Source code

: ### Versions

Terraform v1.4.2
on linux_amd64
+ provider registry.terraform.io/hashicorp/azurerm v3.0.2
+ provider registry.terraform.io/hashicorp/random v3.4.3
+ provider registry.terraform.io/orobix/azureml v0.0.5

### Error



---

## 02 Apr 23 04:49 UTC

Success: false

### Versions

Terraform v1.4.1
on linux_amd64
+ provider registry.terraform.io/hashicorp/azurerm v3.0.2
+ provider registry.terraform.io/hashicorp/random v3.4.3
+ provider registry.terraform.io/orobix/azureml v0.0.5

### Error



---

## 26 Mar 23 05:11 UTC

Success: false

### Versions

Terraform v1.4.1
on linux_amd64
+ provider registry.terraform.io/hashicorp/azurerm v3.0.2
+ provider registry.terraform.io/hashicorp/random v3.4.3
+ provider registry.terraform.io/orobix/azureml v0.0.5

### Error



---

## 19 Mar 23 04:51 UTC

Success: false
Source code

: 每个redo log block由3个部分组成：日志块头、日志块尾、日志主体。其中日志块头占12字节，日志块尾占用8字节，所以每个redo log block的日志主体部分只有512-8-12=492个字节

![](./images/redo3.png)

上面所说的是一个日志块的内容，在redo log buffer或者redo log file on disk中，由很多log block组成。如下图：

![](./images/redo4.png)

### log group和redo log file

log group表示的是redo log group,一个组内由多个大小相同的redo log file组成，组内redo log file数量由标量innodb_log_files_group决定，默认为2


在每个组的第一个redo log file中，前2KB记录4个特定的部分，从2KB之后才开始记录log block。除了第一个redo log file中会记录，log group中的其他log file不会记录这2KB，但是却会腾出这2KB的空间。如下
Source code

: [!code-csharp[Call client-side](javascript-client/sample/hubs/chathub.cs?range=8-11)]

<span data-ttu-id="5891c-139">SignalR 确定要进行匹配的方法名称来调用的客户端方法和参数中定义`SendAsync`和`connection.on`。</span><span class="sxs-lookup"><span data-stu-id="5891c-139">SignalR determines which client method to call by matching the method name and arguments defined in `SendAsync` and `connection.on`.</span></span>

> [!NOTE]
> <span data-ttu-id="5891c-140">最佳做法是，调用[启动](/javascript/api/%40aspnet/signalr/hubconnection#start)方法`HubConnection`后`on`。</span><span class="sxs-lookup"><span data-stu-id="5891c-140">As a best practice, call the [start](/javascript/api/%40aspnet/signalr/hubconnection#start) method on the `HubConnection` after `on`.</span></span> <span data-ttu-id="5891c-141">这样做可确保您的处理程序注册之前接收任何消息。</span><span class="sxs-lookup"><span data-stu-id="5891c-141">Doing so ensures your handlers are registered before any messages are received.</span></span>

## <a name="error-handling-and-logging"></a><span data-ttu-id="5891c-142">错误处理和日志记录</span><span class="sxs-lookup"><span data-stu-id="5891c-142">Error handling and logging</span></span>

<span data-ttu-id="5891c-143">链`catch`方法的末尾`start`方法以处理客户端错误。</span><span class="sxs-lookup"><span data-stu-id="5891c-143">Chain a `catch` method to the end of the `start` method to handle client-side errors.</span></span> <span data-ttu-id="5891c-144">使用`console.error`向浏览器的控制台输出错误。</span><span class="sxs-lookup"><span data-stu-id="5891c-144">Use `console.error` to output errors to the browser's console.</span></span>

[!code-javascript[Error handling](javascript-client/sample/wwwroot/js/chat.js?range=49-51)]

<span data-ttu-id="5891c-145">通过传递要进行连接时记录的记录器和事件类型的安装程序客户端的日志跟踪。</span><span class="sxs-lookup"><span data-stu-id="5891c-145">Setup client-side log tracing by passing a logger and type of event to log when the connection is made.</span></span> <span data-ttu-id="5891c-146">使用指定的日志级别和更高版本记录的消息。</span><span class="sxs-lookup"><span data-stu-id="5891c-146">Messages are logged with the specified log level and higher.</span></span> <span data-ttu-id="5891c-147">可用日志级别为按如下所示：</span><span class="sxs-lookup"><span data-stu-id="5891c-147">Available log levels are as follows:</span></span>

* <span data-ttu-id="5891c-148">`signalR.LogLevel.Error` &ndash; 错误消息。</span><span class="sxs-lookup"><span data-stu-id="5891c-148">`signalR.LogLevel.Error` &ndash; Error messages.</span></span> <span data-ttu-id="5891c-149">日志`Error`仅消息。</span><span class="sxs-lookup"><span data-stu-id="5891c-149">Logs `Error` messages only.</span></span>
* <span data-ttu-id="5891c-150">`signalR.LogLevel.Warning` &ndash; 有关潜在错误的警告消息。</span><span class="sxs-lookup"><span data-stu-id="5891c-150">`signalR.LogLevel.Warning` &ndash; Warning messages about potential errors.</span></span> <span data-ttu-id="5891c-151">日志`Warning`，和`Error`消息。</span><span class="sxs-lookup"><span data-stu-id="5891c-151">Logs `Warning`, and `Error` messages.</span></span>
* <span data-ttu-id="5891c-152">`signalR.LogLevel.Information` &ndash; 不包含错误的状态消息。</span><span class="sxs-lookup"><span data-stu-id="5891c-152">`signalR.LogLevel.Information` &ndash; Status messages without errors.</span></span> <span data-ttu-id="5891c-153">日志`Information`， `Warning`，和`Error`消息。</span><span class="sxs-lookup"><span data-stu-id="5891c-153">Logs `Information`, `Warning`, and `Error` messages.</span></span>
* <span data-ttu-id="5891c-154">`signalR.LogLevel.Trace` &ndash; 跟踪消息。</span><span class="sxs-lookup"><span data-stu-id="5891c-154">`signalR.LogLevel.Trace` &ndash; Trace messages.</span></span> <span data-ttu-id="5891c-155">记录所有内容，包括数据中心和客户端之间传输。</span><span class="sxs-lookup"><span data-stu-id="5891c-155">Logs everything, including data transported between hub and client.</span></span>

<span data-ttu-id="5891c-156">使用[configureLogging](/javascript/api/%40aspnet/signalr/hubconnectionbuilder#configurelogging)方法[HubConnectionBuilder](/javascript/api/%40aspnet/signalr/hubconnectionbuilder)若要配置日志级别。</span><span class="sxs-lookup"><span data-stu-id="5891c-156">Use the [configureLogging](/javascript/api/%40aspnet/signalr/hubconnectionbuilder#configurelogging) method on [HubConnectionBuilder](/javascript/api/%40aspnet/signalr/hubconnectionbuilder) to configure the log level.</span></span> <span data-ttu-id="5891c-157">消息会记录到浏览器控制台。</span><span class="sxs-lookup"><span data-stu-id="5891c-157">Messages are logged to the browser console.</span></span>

----

**Directions**
Recopy all the entries faithfully, leaving none out.

**Solution to this problem**
Source code

: ### Versions

Terraform v1.4.2
on linux_amd64
+ provider registry.terraform.io/hashicorp/azurerm v3.0.2
+ provider registry.terraform.io/hashicorp/random v3.4.3
+ provider registry.terraform.io/orobix/azureml v0.0.5

### Error



---

## 02 Apr 23 04:49 UTC

Success: false

### Versions

Terraform v1.4.1
on linux_amd64
+ provider registry.terraform.io/hashicorp/azurerm v3.0.2
+ provider registry.terraform.io/hashicorp/random v3.4.3
+ provider registry.terraform.io/orobix/azureml v0.0.5

### Error



---

## 26 Mar 23 05:11 UTC

Success: false

### Versions

Terraform v1.4.1
on linux_amd64
+ provider registry.terraform.io/hashicorp/azurerm v3.0.2
+ provider registry.terraform.io/hashicorp/random v3.4.3
+ provider registry.terraform.io/orobix/azureml v0.0.5

### Error



---

## 19 Mar 23 04:51 UTC

Success: false
Source code

: 每个redo log block由3个部分组成：日志块头、日志块尾、日志主体。其中日志块头占12字节，日志块尾占用8字节，所以每个redo log block的日志主体部分只有512-8-12=492个字节

![](./images/redo3.png)

上面所说的是一个日志块的内容，在redo log buffer或者redo log file on disk中，由很多log block组成。如下图：

![](./images/redo4.png)

### log group和redo log file

log group表示的是redo log group,一个组内由多个大小相同的redo log file组成，组内redo log file数量由标量innodb_log_files_group决定，默认为2


在每个组的第一个redo log file中，前2KB记录4个特定的部分，从2KB之后才开始记录log block。除了第一个redo log file中会记录，log group中的其他log file不会记录这2KB，但是却会腾出这2KB的空间。如下
Source code

: [!code-csharp[Call client-side](javascript-client/sample/hubs/chathub.cs?range=8-11)]

<span data-ttu-id="5891c-139">SignalR 确定要进行匹配的方法名称来调用的客户端方法和参数中定义`SendAsync`和`connection.on`。</span><span class="sxs-lookup"><span data-stu-id="5891c-139">SignalR determines which client method to call by matching the method name and arguments defined in `SendAsync` and `connection.on`.</span></span>

> [!NOTE]
> <span data-ttu-id="5891c-140">最佳做法是，调用[启动](/javascript/api/%40aspnet/signalr/hubconnection#start)方法`HubConnection`后`on`。</span><span class="sxs-lookup"><span data-stu-id="5891c-140">As a best practice, call the [start](/javascript/api/%40aspnet/signalr/hubconnection#start) method on the `HubConnection` after `on`.</span></span> <span data-ttu-id="5891c-141">这样做可确保您的处理程序注册之前接收任何消息。</span><span class="sxs-lookup"><span data-stu-id="5891c-141">Doing so ensures your handlers are registered before any messages are received.</span></span>

## <a name="error-handling-and-logging"></a><span data-ttu-id="5891c-142">错误处理和日志记录</span><span class="sxs-lookup"><span data-stu-id="5891c-142">Error handling and logging</span></span>

<span data-ttu-id="5891c-143">链`catch`方法的末尾`start`方法以处理客户端错误。</span><span class="sxs-lookup"><span data-stu-id="5891c-143">Chain a `catch` method to the end of the `start` method to handle client-side errors.</span></span> <span data-ttu-id="5891c-144">使用`console.error`向浏览器的控制台输出错误。</span><span class="sxs-lookup"><span data-stu-id="5891c-144">Use `console.error` to output errors to the browser's console.</span></span>

[!code-javascript[Error handling](javascript-client/sample/wwwroot/js/chat.js?range=49-51)]

<span data-ttu-id="5891c-145">通过传递要进行连接时记录的记录器和事件类型的安装程序客户端的日志跟踪。</span><span class="sxs-lookup"><span data-stu-id="5891c-145">Setup client-side log tracing by passing a logger and type of event to log when the connection is made.</span></span> <span data-ttu-id="5891c-146">使用指定的日志级别和更高版本记录的消息。</span><span class="sxs-lookup"><span data-stu-id="5891c-146">Messages are logged with the specified log level and higher.</span></span> <span data-ttu-id="5891c-147">可用日志级别为按如下所示：</span><span class="sxs-lookup"><span data-stu-id="5891c-147">Available log levels are as follows:</span></span>

* <span data-ttu-id="5891c-148">`signalR.LogLevel.Error` &ndash; 错误消息。</span><span class="sxs-lookup"><span data-stu-id="5891c-148">`signalR.LogLevel.Error` &ndash; Error messages.</span></span> <span data-ttu-id="5891c-149">日志`Error`仅消息。</span><span class="sxs-lookup"><span data-stu-id="5891c-149">Logs `Error` messages only.</span></span>
* <span data-ttu-id="5891c-150">`signalR.LogLevel.Warning` &ndash; 有关潜在错误的警告消息。</span><span class="sxs-lookup"><span data-stu-id="5891c-150">`signalR.LogLevel.Warning` &ndash; Warning messages about potential errors.</span></span> <span data-ttu-id="5891c-151">日志`Warning`，和`Error`消息。</span><span class="sxs-lookup"><span data-stu-id="5891c-151">Logs `Warning`, and `Error` messages.</span></span>
* <span data-ttu-id="5891c-152">`signalR.LogLevel.Information` &ndash; 不包含错误的状态消息。</span><span class="sxs-lookup"><span data-stu-id="5891c-152">`signalR.LogLevel.Information` &ndash; Status messages without errors.</span></span> <span data-ttu-id="5891c-153">日志`Information`， `Warning`，和`Error`消息。</span><span class="sxs-lookup"><span data-stu-id="5891c-153">Logs `Information`, `Warning`, and `Error` messages.</span></span>
* <span data-ttu-id="5891c-154">`signalR.LogLevel.Trace` &ndash; 跟踪消息。</span><span class="sxs-lookup"><span data-stu-id="5891c-154">`signalR.LogLevel.Trace` &ndash; Trace messages.</span></span> <span data-ttu-id="5891c-155">记录所有内容，包括数据中心和客户端之间传输。</span><span class="sxs-lookup"><span data-stu-id="5891c-155">Logs everything, including data transported between hub and client.</span></span>

<span data-ttu-id="5891c-156">使用[configureLogging](/javascript/api/%40aspnet/signalr/hubconnectionbuilder#configurelogging)方法[HubConnectionBuilder](/javascript/api/%40aspnet/signalr/hubconnectionbuilder)若要配置日志级别。</span><span class="sxs-lookup"><span data-stu-id="5891c-156">Use the [configureLogging](/javascript/api/%40aspnet/signalr/hubconnectionbuilder#configurelogging) method on [HubConnectionBuilder](/javascript/api/%40aspnet/signalr/hubconnectionbuilder) to configure the log level.</span></span> <span data-ttu-id="5891c-157">消息会记录到浏览器控制台。</span><span class="sxs-lookup"><span data-stu-id="5891c-157">Messages are logged to the browser console.</span></span>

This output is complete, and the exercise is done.